Text block
================
# File this in the back of your brain!



## PLUMBER_BILL (Oct 23, 2009)

As you all know I have downsized -- age mainly plus the stroke.

I still have tools that I did not sell. I still had a beast a B&D drill motor
about 30 or more years old. Any way I now have a use for it, but it would not run. So I checked out the electric everything OK cord wise right up to the switch and that's where it stopped, OK I say brushes. Pulled The cover off no brush contact at all, none Pulled the brush holders brushes would not move at all. Now this tool has an 18 Amp draw so the brush area each side that contacts the armature is about 1-1/2 x 1/4, made up of 4 individual pieces.
I released the springs then cut a block of hardwood to the size needed and gently tapped on the brushes till I got them out. One I had to break to get it out. B&D has a repair shop in Allentown and they did have the brush ... $22
dollars for the brush. The holders were now empty, soaked them in vinegar for about an hour, then washed them clean and blew out all traces of moisture with compressed air. Lightly sanded the old brushes so they moved in the holders put it all back together used a continuity checker [one point on the wire screw the other on the armature], got a good reading put all the covers back on plugged it in. And viola core drill again working. $22.00 put a good tool back in use. And my time is my own!
The best part about this is what the guy at the counter said "That tool was made when tools were made good!


----------



## cjtheplumber (Mar 9, 2012)

Can't beat a $22 repair for that good tool.


----------



## rwh (Dec 17, 2014)

Black and decker before the throwaway era. Nice!


----------



## ShtRnsdownhill (Jan 13, 2016)

a little spray of electronic safe lube on brushes and parts will keep em working, especially since most of our tools end up wet...


----------



## PLUMBER_BILL (Oct 23, 2009)

ShtRnsdownhill said:


> a little spray of electronic safe lube on brushes and parts will keep em working, especially since most of our tools end up wet...


*Good advice but lets add something to it. Most sprays have a warning on the can. Usually sprays are flammable and say don't use around sparks. OK to spray them but not while running and then let dry before using. I'd hate to be holding a spray can that went boom!*


----------



## plumber joe (Oct 17, 2008)

Great story, I always try to fix before replacing.


----------



## ShtRnsdownhill (Jan 13, 2016)

PLUMBER_BILL said:


> *Good advice but lets add something to it. Most sprays have a warning on the can. Usually sprays are flammable and say don't use around sparks. OK to spray them but not while running and then let dry before using. I'd hate to be holding a spray can that went boom!*


thats the obvious , I was hoping most had the common sense to properly use flammable spray around sparks...
but preventive maintenance is overlooked by many, as we work around water, most of our tools end up with rust and corrosion, a little spritz of lube goes a long way to prevent tools from not working at the worst time..


----------
================
Material

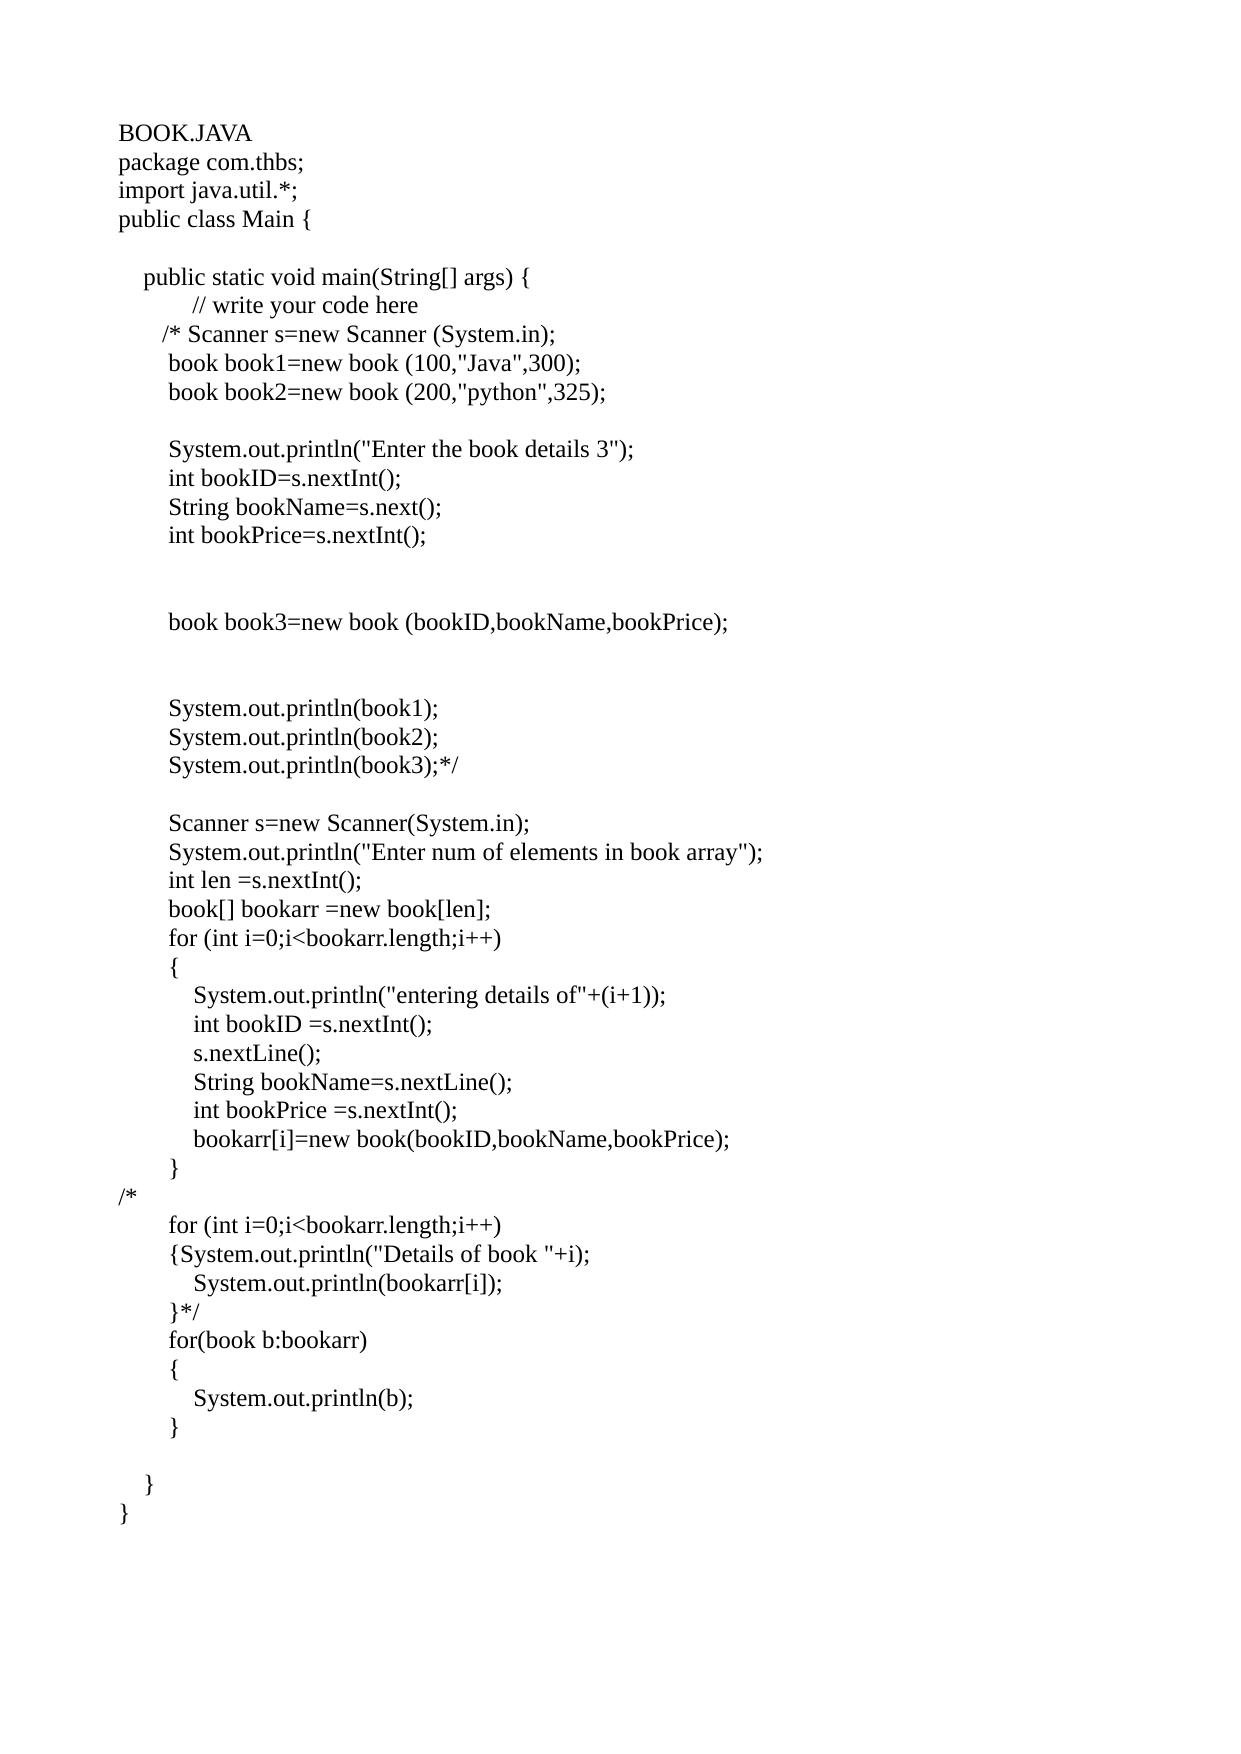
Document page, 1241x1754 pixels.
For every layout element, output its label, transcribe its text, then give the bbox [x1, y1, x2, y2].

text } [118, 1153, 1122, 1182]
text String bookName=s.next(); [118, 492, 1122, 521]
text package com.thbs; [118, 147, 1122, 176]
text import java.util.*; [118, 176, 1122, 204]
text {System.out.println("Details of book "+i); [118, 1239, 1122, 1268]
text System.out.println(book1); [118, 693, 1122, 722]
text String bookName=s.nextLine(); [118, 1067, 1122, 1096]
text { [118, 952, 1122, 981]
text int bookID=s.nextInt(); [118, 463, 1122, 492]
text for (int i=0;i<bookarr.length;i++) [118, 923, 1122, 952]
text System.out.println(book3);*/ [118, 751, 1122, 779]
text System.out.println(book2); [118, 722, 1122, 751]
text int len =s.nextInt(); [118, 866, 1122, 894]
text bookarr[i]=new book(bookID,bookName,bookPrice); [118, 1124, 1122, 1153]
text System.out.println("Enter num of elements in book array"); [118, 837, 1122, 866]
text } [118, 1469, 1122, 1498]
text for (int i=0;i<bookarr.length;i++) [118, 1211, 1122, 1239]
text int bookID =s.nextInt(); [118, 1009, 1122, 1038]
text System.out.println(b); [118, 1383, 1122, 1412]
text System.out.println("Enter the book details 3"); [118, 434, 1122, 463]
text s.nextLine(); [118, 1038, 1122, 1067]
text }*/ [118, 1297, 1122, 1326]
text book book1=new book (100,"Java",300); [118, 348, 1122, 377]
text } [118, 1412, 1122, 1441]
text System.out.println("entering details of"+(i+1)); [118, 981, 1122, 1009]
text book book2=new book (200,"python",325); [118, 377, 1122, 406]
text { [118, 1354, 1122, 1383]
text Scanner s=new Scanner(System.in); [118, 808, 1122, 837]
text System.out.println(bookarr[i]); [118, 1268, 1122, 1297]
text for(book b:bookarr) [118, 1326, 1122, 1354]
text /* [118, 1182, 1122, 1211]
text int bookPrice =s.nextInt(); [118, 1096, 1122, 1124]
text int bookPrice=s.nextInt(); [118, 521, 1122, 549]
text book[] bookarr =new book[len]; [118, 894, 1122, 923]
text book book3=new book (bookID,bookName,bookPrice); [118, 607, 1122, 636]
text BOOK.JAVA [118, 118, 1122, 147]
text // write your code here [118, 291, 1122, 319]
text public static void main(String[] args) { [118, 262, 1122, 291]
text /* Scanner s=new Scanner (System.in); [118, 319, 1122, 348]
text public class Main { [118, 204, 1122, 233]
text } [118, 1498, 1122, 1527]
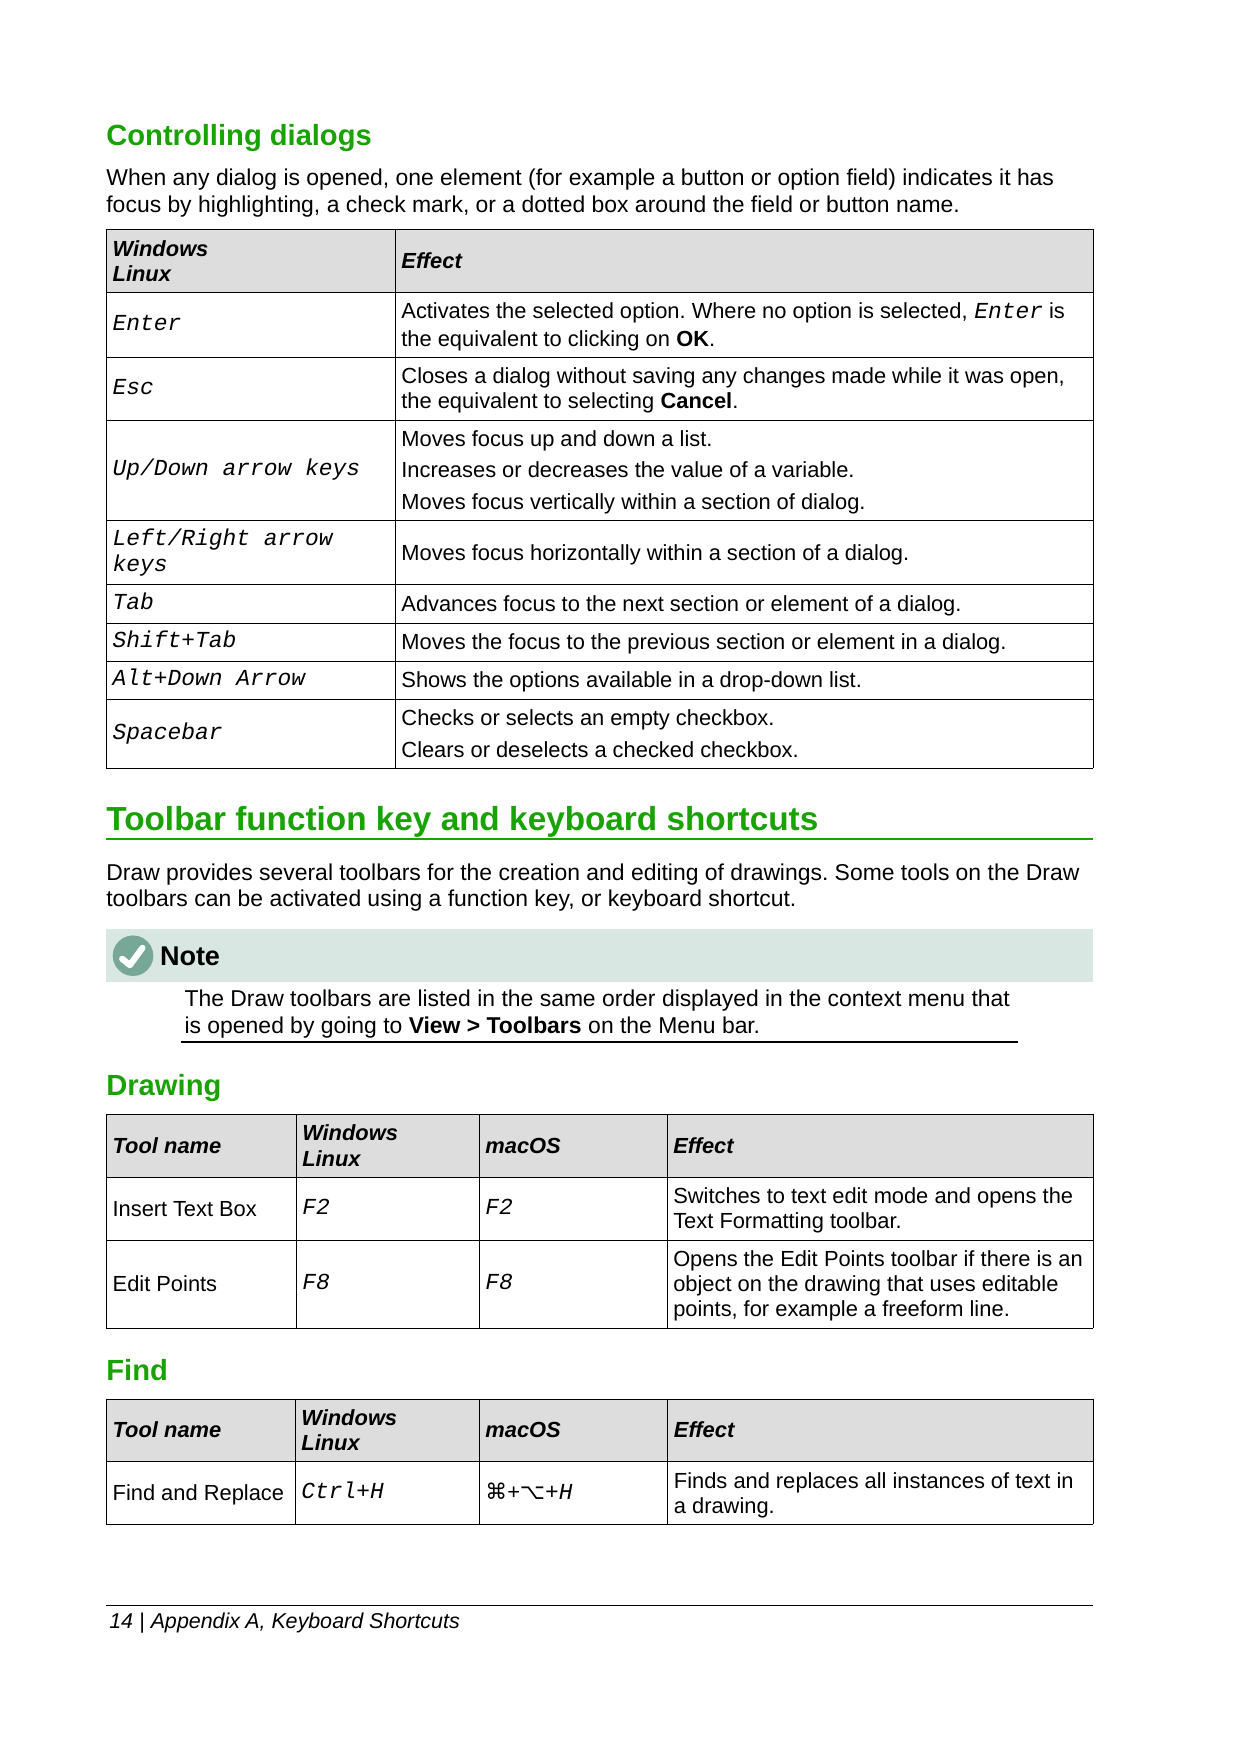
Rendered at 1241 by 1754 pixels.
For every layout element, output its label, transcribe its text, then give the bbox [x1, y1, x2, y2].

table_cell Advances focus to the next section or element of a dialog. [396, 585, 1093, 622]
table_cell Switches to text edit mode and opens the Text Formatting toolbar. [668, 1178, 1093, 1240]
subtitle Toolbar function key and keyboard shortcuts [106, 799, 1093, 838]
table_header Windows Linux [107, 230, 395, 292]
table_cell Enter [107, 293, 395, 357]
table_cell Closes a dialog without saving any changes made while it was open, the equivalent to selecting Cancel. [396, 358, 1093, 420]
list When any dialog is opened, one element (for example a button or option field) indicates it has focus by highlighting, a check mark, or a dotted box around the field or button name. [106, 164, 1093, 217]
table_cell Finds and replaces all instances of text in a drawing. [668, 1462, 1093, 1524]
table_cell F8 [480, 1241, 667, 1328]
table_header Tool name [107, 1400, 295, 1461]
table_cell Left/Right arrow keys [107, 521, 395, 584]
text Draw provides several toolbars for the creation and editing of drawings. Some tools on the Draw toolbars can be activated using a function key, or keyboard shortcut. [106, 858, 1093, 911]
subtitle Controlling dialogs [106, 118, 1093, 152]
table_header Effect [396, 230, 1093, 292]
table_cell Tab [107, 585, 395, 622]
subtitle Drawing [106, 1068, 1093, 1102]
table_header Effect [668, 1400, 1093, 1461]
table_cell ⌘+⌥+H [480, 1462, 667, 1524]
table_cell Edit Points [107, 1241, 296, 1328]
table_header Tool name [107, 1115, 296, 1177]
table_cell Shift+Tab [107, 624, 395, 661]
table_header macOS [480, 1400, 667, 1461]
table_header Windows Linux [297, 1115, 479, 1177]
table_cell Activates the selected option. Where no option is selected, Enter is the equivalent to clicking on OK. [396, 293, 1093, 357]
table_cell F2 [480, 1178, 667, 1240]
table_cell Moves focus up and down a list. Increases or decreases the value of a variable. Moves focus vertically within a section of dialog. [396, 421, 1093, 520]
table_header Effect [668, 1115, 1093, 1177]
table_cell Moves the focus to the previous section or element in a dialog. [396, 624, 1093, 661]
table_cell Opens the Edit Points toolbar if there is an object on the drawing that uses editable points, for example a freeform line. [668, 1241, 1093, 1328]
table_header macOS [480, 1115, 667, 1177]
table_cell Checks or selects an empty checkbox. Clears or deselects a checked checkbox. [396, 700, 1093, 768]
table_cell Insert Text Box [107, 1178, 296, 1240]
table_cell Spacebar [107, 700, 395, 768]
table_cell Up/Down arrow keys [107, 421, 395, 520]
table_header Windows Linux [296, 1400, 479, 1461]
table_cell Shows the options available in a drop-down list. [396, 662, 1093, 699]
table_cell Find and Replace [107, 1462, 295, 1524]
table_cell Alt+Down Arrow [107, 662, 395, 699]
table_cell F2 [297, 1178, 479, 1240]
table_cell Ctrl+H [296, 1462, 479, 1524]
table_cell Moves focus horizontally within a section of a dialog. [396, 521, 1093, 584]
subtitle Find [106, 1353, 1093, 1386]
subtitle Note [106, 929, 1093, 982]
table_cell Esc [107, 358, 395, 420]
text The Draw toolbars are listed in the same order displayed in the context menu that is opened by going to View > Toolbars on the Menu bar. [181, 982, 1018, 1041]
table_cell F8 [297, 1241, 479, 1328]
================
To be done
[1] Reproduce word for word the stretch of the drill repair thread from "I still have" through "4 individual pieces.".
[2] In the drill repair thread, what were the empty brush holders soaked in, and for how long?

Results of the tasks
[1]
I still have tools that I did not sell. I still had a beast a B&D drill motor
about 30 or more years old. Any way I now have a use for it, but it would not run. So I checked out the electric everything OK cord wise right up to the switch and that's where it stopped, OK I say brushes. Pulled The cover off no brush contact at all, none Pulled the brush holders brushes would not move at all. Now this tool has an 18 Amp draw so the brush area each side that contacts the armature is about 1-1/2 x 1/4, made up of 4 individual pieces.

[2] Vinegar, for about an hour.